The U.S. private space company SpaceX on Wednesday successfully launched its Falcon 9 rocket carrying a trio of satellites for the Canadian government from Vandenberg Air Force Base in the state of California.
The rocket, carrying Canada's RADARSAT Constellation that includes three Earth observation satellites, blasted off at 7:17 a.m. Pacific Time (1417 GMT) from Space Launch Complex-4E at the air force base.
SpaceX confirmed main engine cutoff and stage separation of the rocket about two minutes after its liftoff. Falcon 9's first stage successfully returned to land at SpaceX's Landing Zone 4 at the air force base, according to the SpaceX live broadcast.
About one hour later, the three radar-imaging satellites were deployed to orbit.

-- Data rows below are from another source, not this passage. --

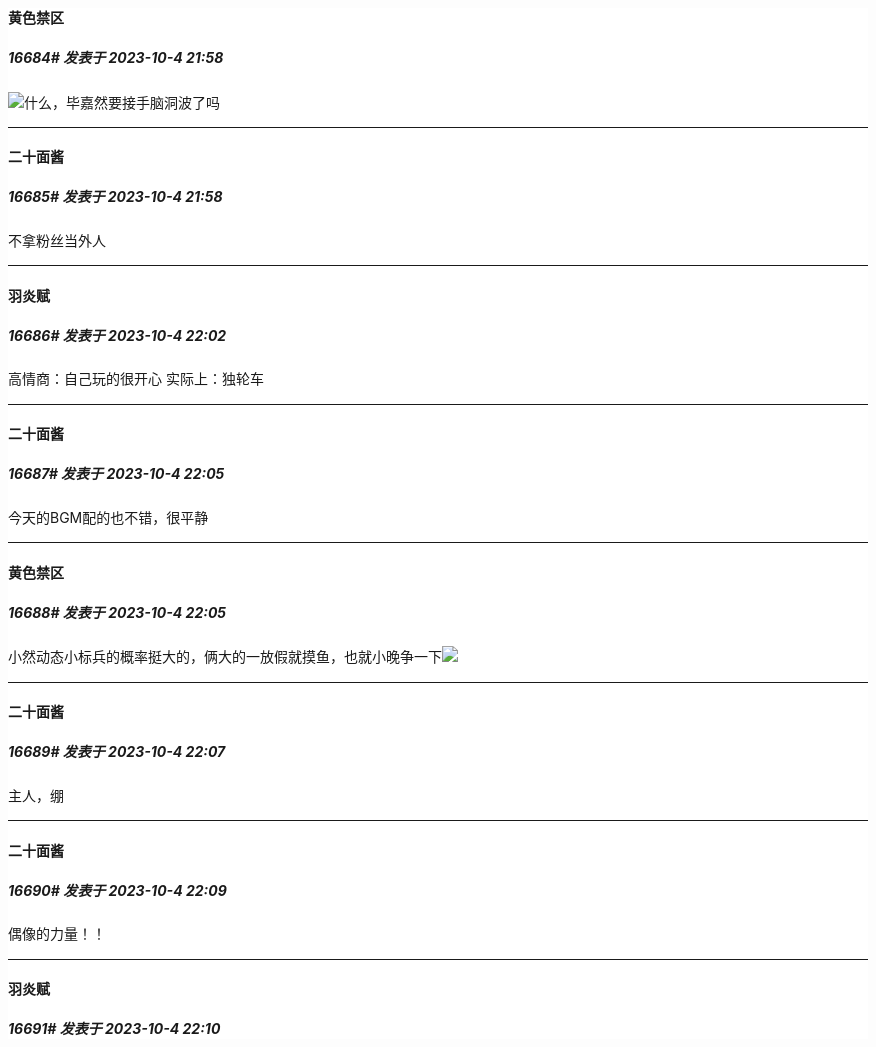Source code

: ####  黄色禁区  
##### 16684#       发表于 2023-10-4 21:58

<img src="https://static.saraba1st.com/image/smiley/face2017/067.png" referrerpolicy="no-referrer">什么，毕嘉然要接手脑洞波了吗

*****

####  二十面酱  
##### 16685#       发表于 2023-10-4 21:58

不拿粉丝当外人


*****

####  羽炎赋  
##### 16686#       发表于 2023-10-4 22:02

高情商：自己玩的很开心
实际上：独轮车

*****

####  二十面酱  
##### 16687#       发表于 2023-10-4 22:05

今天的BGM配的也不错，很平静

*****

####  黄色禁区  
##### 16688#       发表于 2023-10-4 22:05

小然动态小标兵的概率挺大的，俩大的一放假就摸鱼，也就小晚争一下<img src="https://static.saraba1st.com/image/smiley/face2017/067.png" referrerpolicy="no-referrer">

*****

####  二十面酱  
##### 16689#       发表于 2023-10-4 22:07

主人，绷

*****

####  二十面酱  
##### 16690#       发表于 2023-10-4 22:09

偶像的力量！！

*****

####  羽炎赋  
##### 16691#       发表于 2023-10-4 22:10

Prior to this mission, SpaceX has successfully landed a first stage booster on land 14 times and has recovered Falcon 9 first stages from 26 missions at sea using the company's Autonomous Spaceport Drone Ships, according to the Hawthorne, California-headquartered company.
The satellites will orbit Earth at an altitude of 600 km. They are evenly spaced on the same orbital plane, separated around the globe by 32 minutes or approximately 14,600 km, according to the Canadian Space Agency (CSA)
The three-satellite configuration will provide daily revisits of Canada's vast territory and maritime approaches, as well as daily access to any point of 90 percent of the world's surface.
The RADARSAT Constellation Mission (RCM) is Canada's newest generation of radar Earth observation satellites that will contribute to a better understanding of Canada's land and natural resources. The expected lifespan of RCM is seven years for each satellite.
The mission will capture images of Earth's water, land, ice and atmosphere during the day and night and in all types of weather, including heavy cloud cover, smoke and haze.
The mission is designed to provide effective solutions in three main areas: maritime surveillance, disaster management and ecosystem monitoring, according to the CSA.
The RCM is the successor to the CSA's Radarsat-2 satellite, marking the start of a third generation for Canada's radar imaging satellite systems.
While Radarsat-2 and the earlier Radarsat-1 were single-satellite missions, RCM uses three spacecraft to increase the frequency of coverage and enable new applications for the data the satellites gather.
Wednesday's launch is the second major mission that SpaceX has undertaken for the CSA. SpaceX previously carried the CSA's multipurpose CASSIOPE satellite in September 2013 on the sixth Falcon 9 mission.